(Dataset excerpts)
+===+
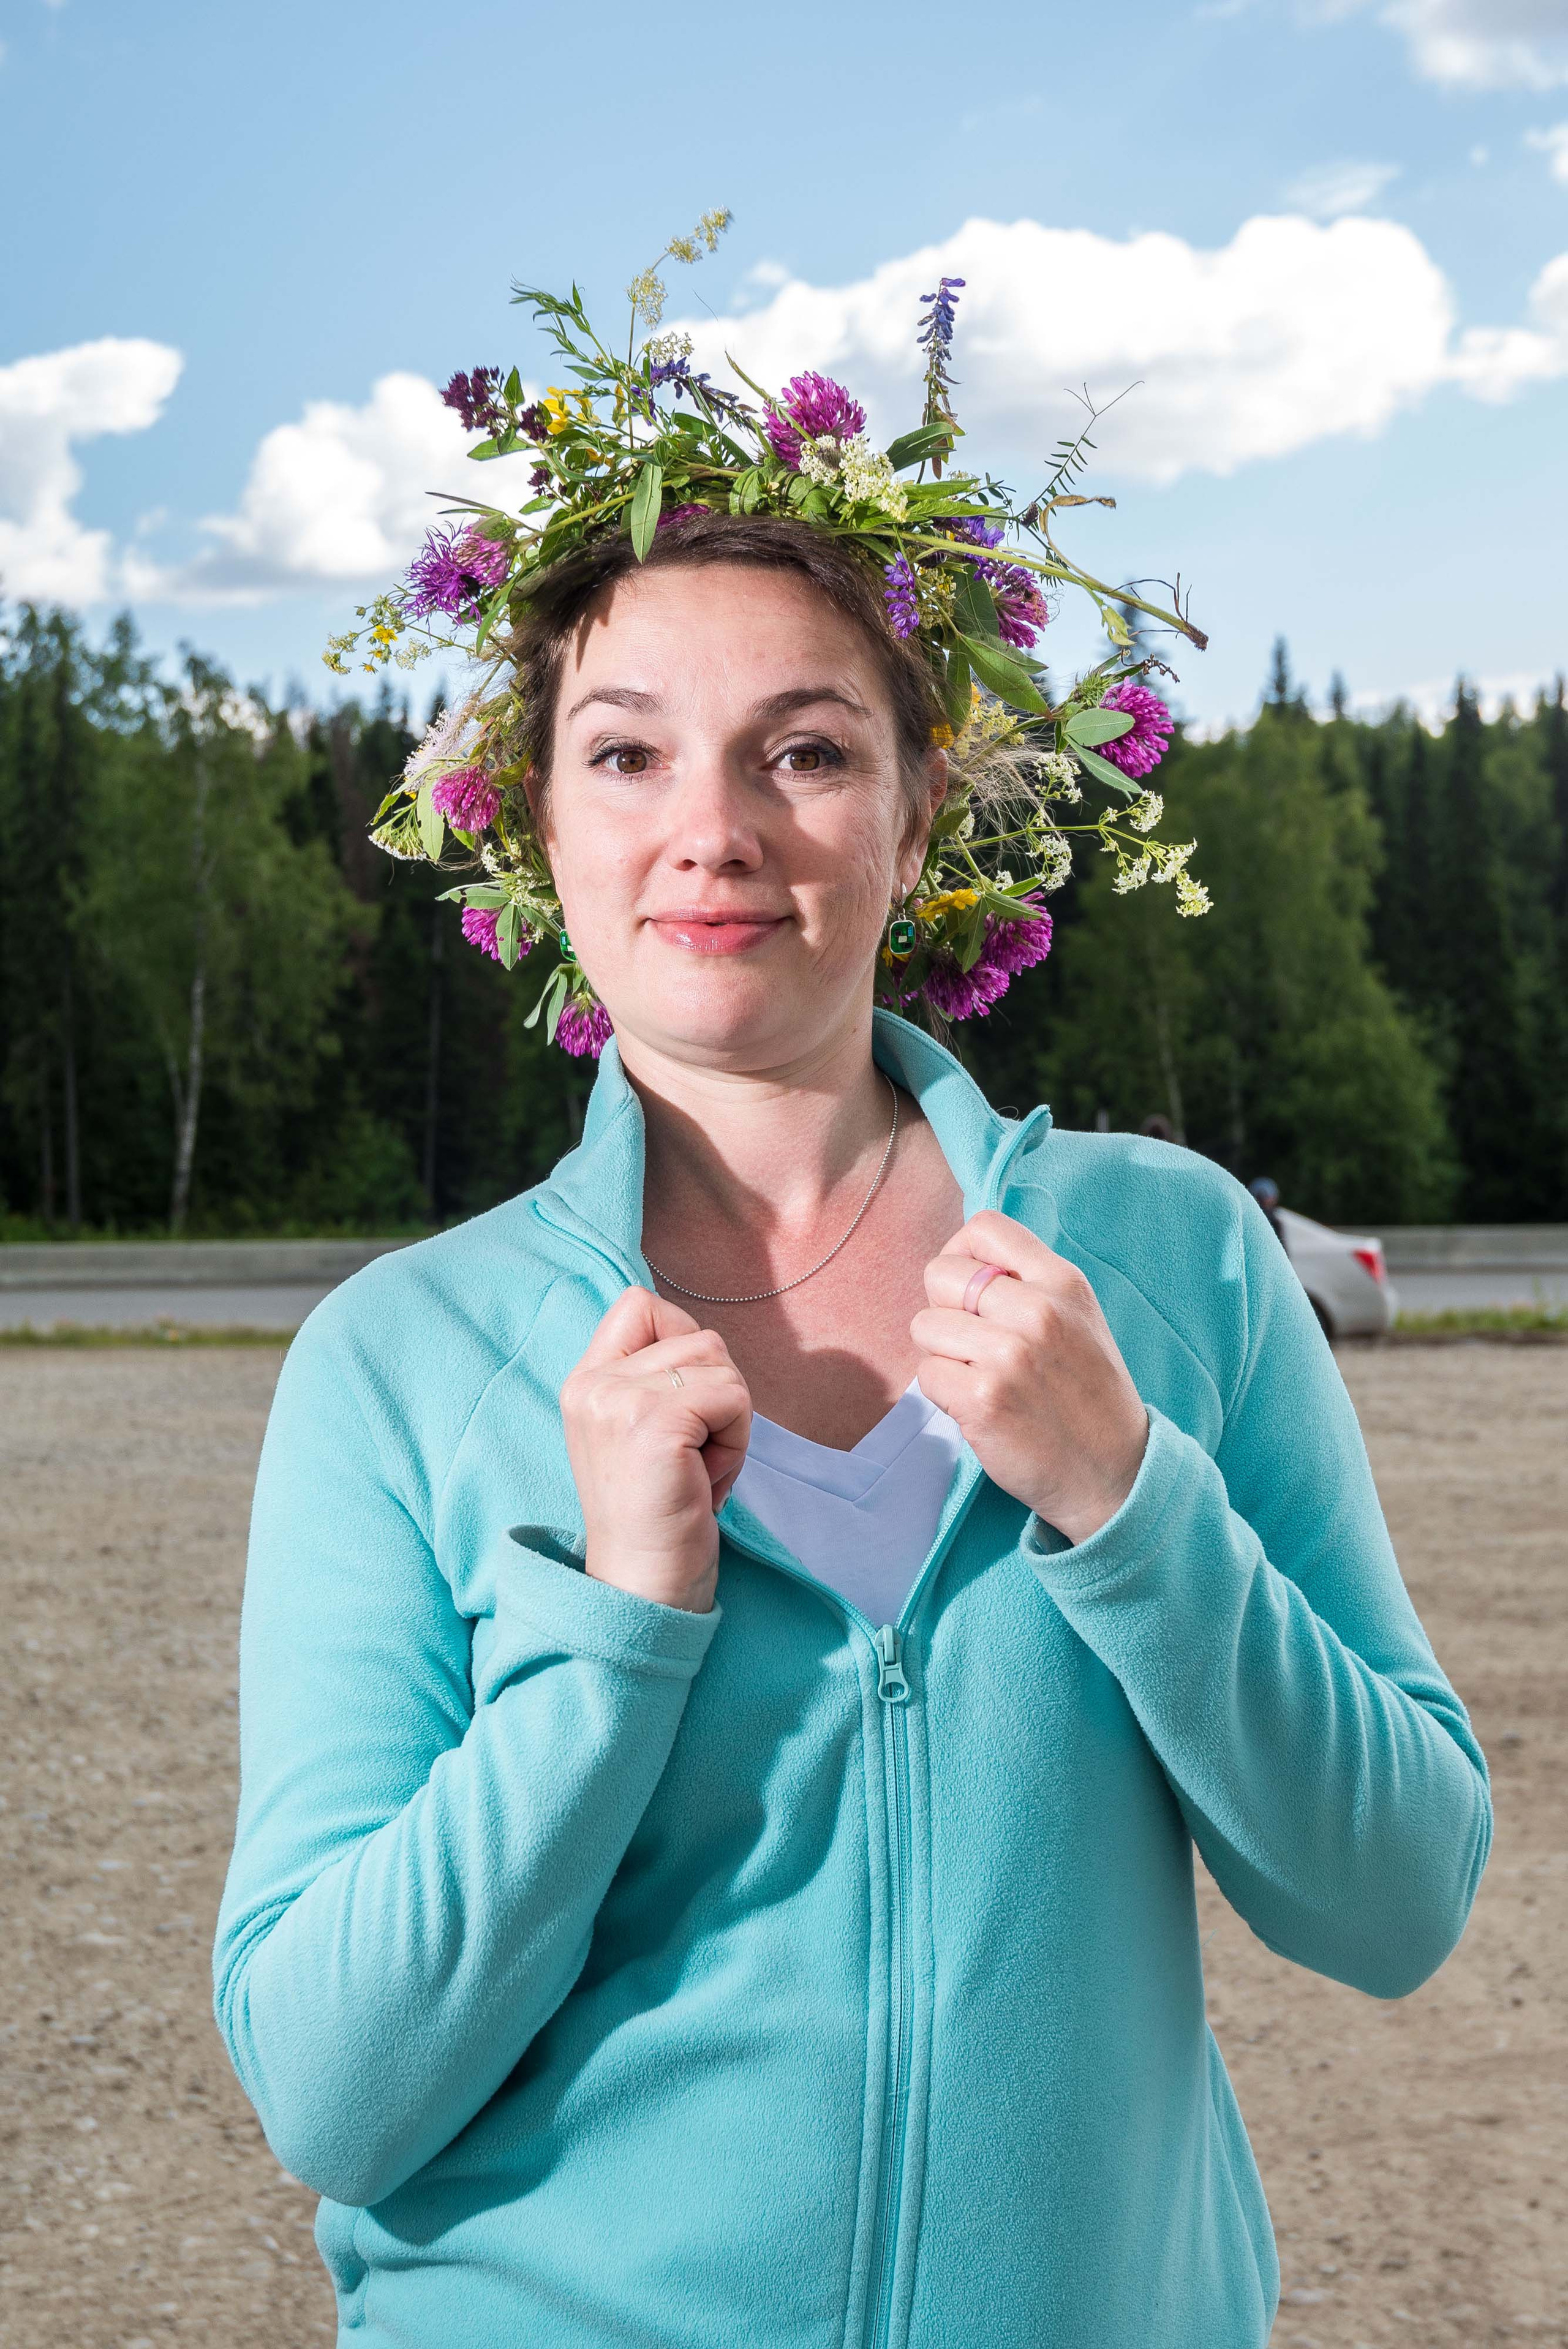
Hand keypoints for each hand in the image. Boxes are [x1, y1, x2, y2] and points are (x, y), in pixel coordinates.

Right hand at [560, 1288, 750, 1612]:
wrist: (643, 1588)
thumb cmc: (659, 1515)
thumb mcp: (640, 1431)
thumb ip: (656, 1379)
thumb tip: (703, 1341)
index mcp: (586, 1381)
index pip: (638, 1304)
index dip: (681, 1341)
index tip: (685, 1407)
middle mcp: (593, 1383)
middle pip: (697, 1336)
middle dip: (716, 1395)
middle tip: (692, 1457)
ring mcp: (619, 1400)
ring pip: (720, 1364)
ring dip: (729, 1420)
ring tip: (697, 1469)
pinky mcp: (655, 1422)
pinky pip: (732, 1397)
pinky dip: (736, 1441)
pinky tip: (706, 1481)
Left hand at [911, 1210, 1148, 1545]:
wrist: (1113, 1472)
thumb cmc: (1086, 1393)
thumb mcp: (1078, 1318)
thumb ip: (1028, 1282)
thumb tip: (962, 1259)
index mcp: (1062, 1281)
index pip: (984, 1226)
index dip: (961, 1254)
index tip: (969, 1289)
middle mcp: (1038, 1310)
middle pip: (940, 1273)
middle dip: (944, 1308)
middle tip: (972, 1343)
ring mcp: (1010, 1355)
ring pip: (924, 1325)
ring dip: (941, 1355)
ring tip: (979, 1376)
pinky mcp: (984, 1400)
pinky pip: (926, 1375)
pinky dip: (942, 1393)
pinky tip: (978, 1406)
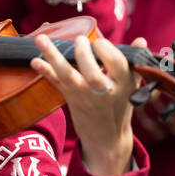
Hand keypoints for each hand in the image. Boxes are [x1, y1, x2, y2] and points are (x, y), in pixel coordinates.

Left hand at [31, 32, 135, 175]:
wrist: (107, 137)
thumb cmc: (120, 104)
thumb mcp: (131, 85)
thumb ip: (133, 61)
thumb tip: (140, 40)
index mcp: (123, 84)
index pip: (117, 64)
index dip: (107, 50)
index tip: (100, 42)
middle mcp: (103, 91)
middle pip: (92, 73)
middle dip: (83, 54)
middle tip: (80, 40)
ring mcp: (84, 95)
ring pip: (68, 75)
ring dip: (53, 56)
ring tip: (41, 38)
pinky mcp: (71, 98)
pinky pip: (56, 83)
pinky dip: (45, 71)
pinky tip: (34, 60)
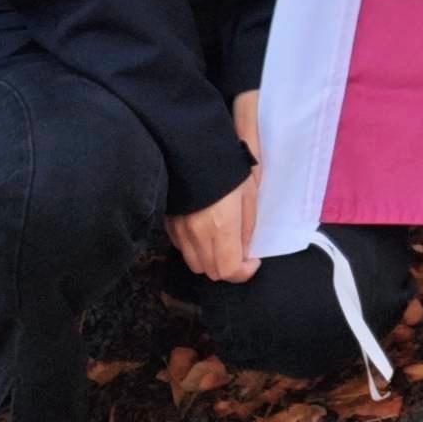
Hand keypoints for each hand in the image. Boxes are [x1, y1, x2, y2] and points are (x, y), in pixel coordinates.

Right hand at [169, 168, 258, 283]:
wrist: (191, 149)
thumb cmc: (228, 167)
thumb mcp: (248, 193)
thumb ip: (247, 226)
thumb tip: (245, 251)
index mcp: (221, 227)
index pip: (229, 270)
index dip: (244, 272)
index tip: (253, 261)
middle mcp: (197, 235)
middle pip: (211, 271)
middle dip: (228, 268)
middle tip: (240, 252)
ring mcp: (179, 231)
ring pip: (195, 263)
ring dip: (211, 261)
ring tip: (223, 243)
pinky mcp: (168, 224)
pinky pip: (182, 248)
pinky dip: (195, 249)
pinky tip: (204, 233)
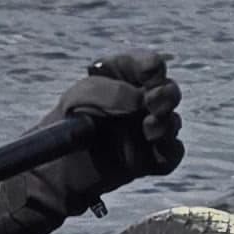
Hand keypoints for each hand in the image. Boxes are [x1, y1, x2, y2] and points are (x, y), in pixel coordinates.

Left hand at [57, 51, 184, 191]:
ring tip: (148, 129)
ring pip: (172, 122)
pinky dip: (168, 151)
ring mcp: (149, 129)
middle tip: (152, 101)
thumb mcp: (79, 99)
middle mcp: (142, 100)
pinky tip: (154, 151)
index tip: (149, 72)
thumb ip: (111, 92)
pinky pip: (172, 153)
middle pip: (169, 90)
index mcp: (124, 78)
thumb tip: (141, 102)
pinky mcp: (153, 157)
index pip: (147, 64)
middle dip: (167, 94)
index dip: (152, 66)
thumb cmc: (68, 124)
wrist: (61, 169)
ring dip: (165, 124)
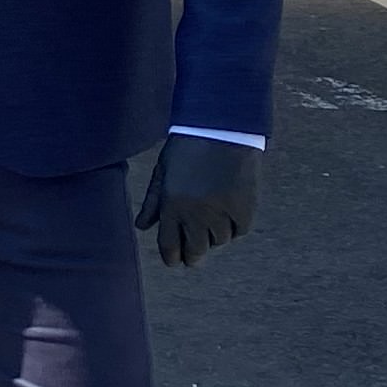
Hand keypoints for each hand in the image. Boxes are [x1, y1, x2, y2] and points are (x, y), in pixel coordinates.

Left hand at [134, 134, 261, 268]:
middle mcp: (195, 214)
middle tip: (193, 256)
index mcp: (172, 206)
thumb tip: (142, 227)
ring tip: (212, 221)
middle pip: (196, 251)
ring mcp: (221, 212)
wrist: (223, 125)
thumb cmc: (188, 145)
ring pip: (219, 241)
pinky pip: (240, 230)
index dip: (172, 258)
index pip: (169, 246)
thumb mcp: (163, 171)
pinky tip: (231, 212)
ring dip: (215, 235)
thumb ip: (152, 202)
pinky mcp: (244, 208)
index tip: (175, 261)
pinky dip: (236, 225)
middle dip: (193, 256)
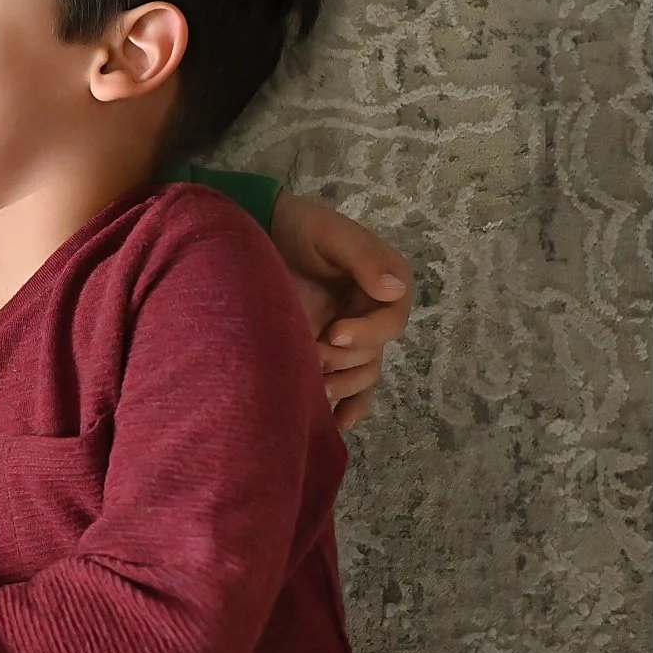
+===+
» Task instructions
Type out all the records verbatim, minus images.

» Answer space
Hand keypoints for each hand in the image. Boxes are [x1, y1, x2, y2] and points are (x, y), in pixel coordinates.

Right hand at [560, 1288, 750, 1612]:
wrist: (643, 1588)
thumb cmc: (659, 1515)
thumb mcp: (640, 1431)
thumb ip: (656, 1379)
thumb tip: (703, 1341)
index mcp: (586, 1381)
index pip: (638, 1304)
index dip: (681, 1341)
index tip: (685, 1407)
middle mcp: (593, 1383)
middle pip: (697, 1336)
middle dip: (716, 1395)
middle tip: (692, 1457)
ring mcp: (619, 1400)
ring pip: (720, 1364)
ring dip: (729, 1420)
ring tip: (697, 1469)
pinky mcp: (655, 1422)
pinky pip: (732, 1397)
pinky dip: (736, 1441)
pinky tip: (706, 1481)
Left hand at [911, 1210, 1148, 1545]:
wrist: (1113, 1472)
thumb cmc: (1086, 1393)
thumb mcp: (1078, 1318)
thumb ip: (1028, 1282)
thumb tip: (962, 1259)
index mcp: (1062, 1281)
index pip: (984, 1226)
index dip: (961, 1254)
index tip: (969, 1289)
middle mcp: (1038, 1310)
middle pip: (940, 1273)
middle dip: (944, 1308)
middle tip: (972, 1343)
ring mcp: (1010, 1355)
ring pip: (924, 1325)
ring dip: (941, 1355)
ring tip: (979, 1376)
pinky mcp: (984, 1400)
pinky pip: (926, 1375)
pinky dip: (942, 1393)
pinky tip: (978, 1406)
Hand keypoints for each hand in the image. Boxes are [x1, y1, x2, y2] and points are (x, y), in pixel coordinates.

Left hand at [31, 32, 135, 175]:
wrist: (107, 137)
thumb cmc: (120, 104)
thumb mcp: (131, 85)
thumb ip: (133, 61)
thumb tip: (140, 40)
index mcp: (123, 84)
index pip: (117, 64)
index dip: (107, 50)
index tip: (100, 42)
middle mcp: (103, 91)
middle pip: (92, 73)
middle dip: (83, 54)
middle tip: (80, 40)
ring mcp: (84, 95)
ring pip: (68, 75)
ring dip: (53, 56)
ring tip: (41, 38)
pinky mcp: (71, 98)
pinky pip: (56, 83)
pinky dip: (45, 71)
pinky tip: (34, 60)
Hand keypoints for each hand in the image. Boxes are [x1, y1, x2, y2] and points are (x, y), in pixel coordinates.

Right hand at [169, 168, 258, 283]:
wrist: (191, 149)
thumb cmc: (228, 167)
thumb mcp: (248, 193)
thumb ip: (247, 226)
thumb tip: (245, 251)
index mcp: (221, 227)
index pip: (229, 270)
index dip: (244, 272)
index tip: (253, 261)
middle mcp: (197, 235)
middle pip: (211, 271)
middle dip: (228, 268)
middle tip: (240, 252)
ring mcp: (179, 231)
ring pip: (195, 263)
ring dip: (211, 261)
ring tip: (223, 243)
pinky mcp: (168, 224)
pinky pip: (182, 248)
pinky dip: (195, 249)
pinky tip: (204, 233)
Hand keypoints for each hand in the image. Boxes are [x1, y1, x2, y2] and points are (x, y), in pixel coordinates.

Left hand at [57, 51, 184, 191]:
ring tip: (148, 129)
ring pip: (172, 122)
pinky dip: (168, 151)
ring mcp: (149, 129)
middle tip: (152, 101)
thumb mcp: (79, 99)
middle mcp: (142, 100)
pinky tip: (154, 151)
index tip: (149, 72)
thumb ip: (111, 92)
pinky pip: (172, 153)
middle pip: (169, 90)
index mcp: (124, 78)
thumb tip: (141, 102)
pinky mcp: (153, 157)
index pip: (147, 64)
middle dip: (167, 94)
index dip: (152, 66)
thumb cmc: (68, 124)
wrist: (61, 169)
ring dip: (165, 124)
Hand keypoints for each hand in the image. Boxes are [x1, y1, x2, y2] and points are (x, y), in pixel coordinates.

Left hand at [134, 134, 261, 268]:
middle mcp: (195, 214)
middle tip: (193, 256)
index mcp: (172, 206)
thumb tip: (142, 227)
ring tip: (212, 221)
middle pip: (196, 251)
ring mcp: (221, 212)
wrist: (223, 125)
thumb cmc: (188, 145)
ring pip: (219, 241)
pinky pip: (240, 230)
index dip: (172, 258)
index pip: (169, 246)
thumb mcp: (163, 171)
pinky tip: (231, 212)
ring dip: (215, 235)
thumb ip: (152, 202)
pinky mcp: (244, 208)
index tip: (175, 261)
pinky dip: (236, 225)
middle dip: (193, 256)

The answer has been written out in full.